Press Release – Massey University
A new report on Chinese auto-parts subsidies, written by Massey University’s Professor of International Business, Usha Haley, has been at the centre of a political storm in the United States.Tuesday, February 7, 2012
Massey professor’s report at centre of US-China trade tensions
A new report on Chinese auto-parts subsidies, written by Massey University’s Professor of International Business, Usha Haley, has been at the centre of a political storm in the United States.
Professor Haley’s report, titled ‘Putting the pedal to the metal: Subsidies to China’s auto-parts industry 2001 to 2011’, was published last week by the Economic Policy Institute, a Washington-based think tank.
Since its release, the report has been used by a coalition of industry groups, trade lawyers, American labour unions and Democratic politicians to push President Obama to file trade-case actions against China with the US Department of Commerce and US International Trade Commission, and to take up the matter at the World Trade Organisation.
According to Professor Haley’s report, the Chinese auto-parts industry has received US$27.5bn in subsidies since 2001, as well as benefiting from government support in acquiring cutting-edge technology, including green technologies. The Chinese government has also committed to a further US$10.9bn in subsidies.
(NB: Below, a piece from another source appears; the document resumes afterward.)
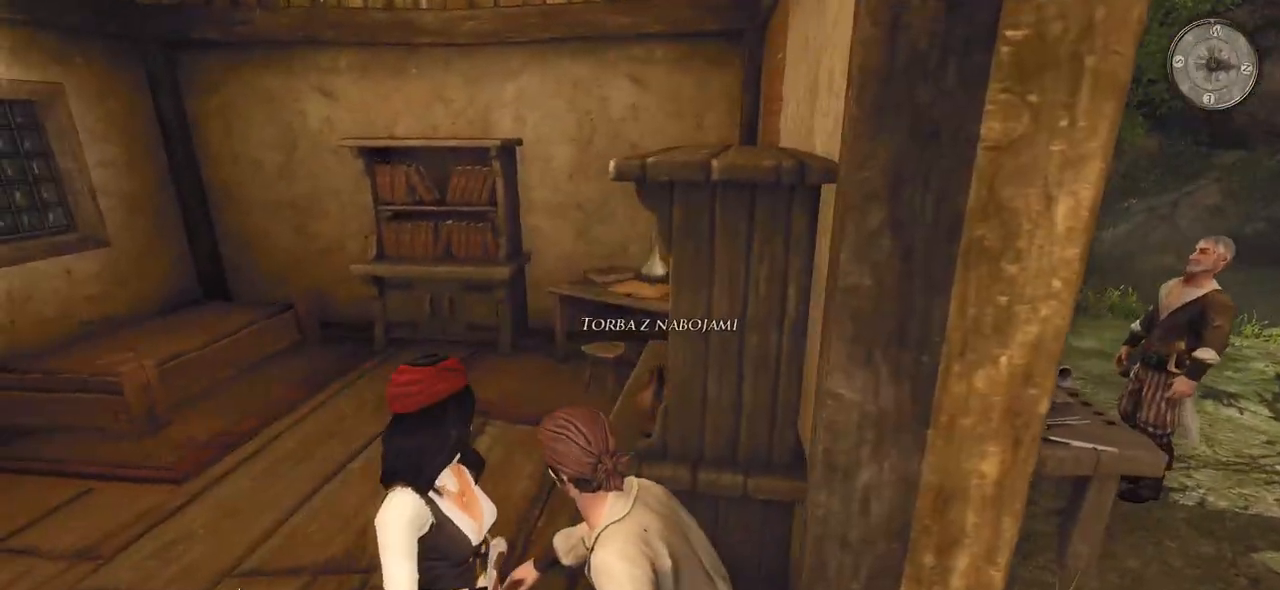
{"keys": ["a", "w"], "mouse": [], "events": []}
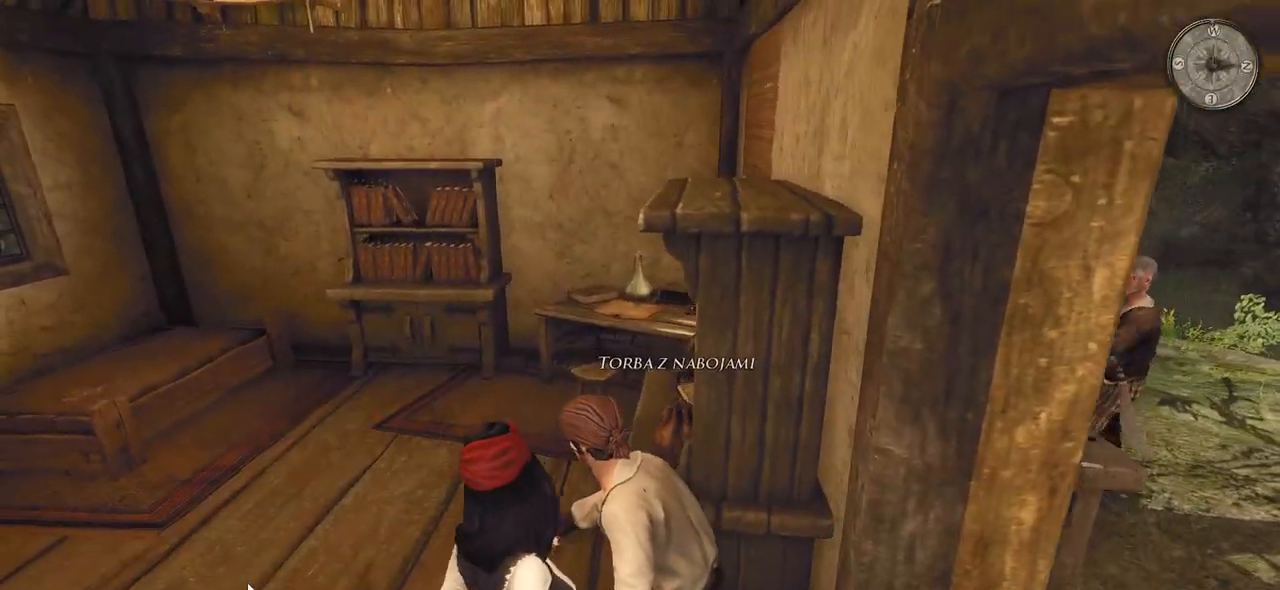
{"keys": ["a"], "mouse": [], "events": [[120, "w", "up"]]}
‘Putting the metal to the pedal’ has been referenced in hundreds of news articles since its publication by media outlets from all over the world, including the BBC, Financial Times, New York Times, AFP, Reuters, and Bloomberg/BusinessWeek.
“Research and writing is generally a lonely process, so it’s exciting to see one’s work having broader policy impact,” says Professor Haley about the wide media coverage of her research.
Professor Haley’s report comes at a time of intense interest in China’s business practices as United States President Obama signaled he would take a tougher stance on Chinese subsidies in his recent State of the Union address.
“We are in a once-in-a-generation moment in global business,” Professor Haley says. “Trade flows have swung dramatically in favour of China and some other emerging markets, and theories of comparative advantage and labour costs no longer explain these shifts.
“Policy is needed to correct these imbalances now as they are having sweeping effects on what products we use, where we make them, and how much we pay for them. These are civilizational shifts that may not work out to our advantage because of inaction.”
The auto-parts industry is the most recent sector of the Chinese economy to be investigated by Professor Haley. She has previously presented reports on subsidies in the Chinese paper, steel, and glass industries to the United States Congress, and has recently published an article on the solar-panel industry in California Management Review. She will also be presenting a lecture on the solar-panel industry at Massey’s Albany campus on March 7 as a part of the university’s public lecture series.
“Solar is an important industry for New Zealand, not just because it provides abundant and potentially cheap energy sources, but also because of the quality of jobs it creates,” says professor Haley. “Yet, Chinese subsidies will affect where the solar panels are manufactured, which technologies become the standard, and where these jobs will be created.”
Professor Haley is in the United States this week to make presentations and develop her research on Chinese subsidies to manufacturing. Her previous research on Chinese subsidies has already been incorporated into trade regulation in the United States, EU and Germany.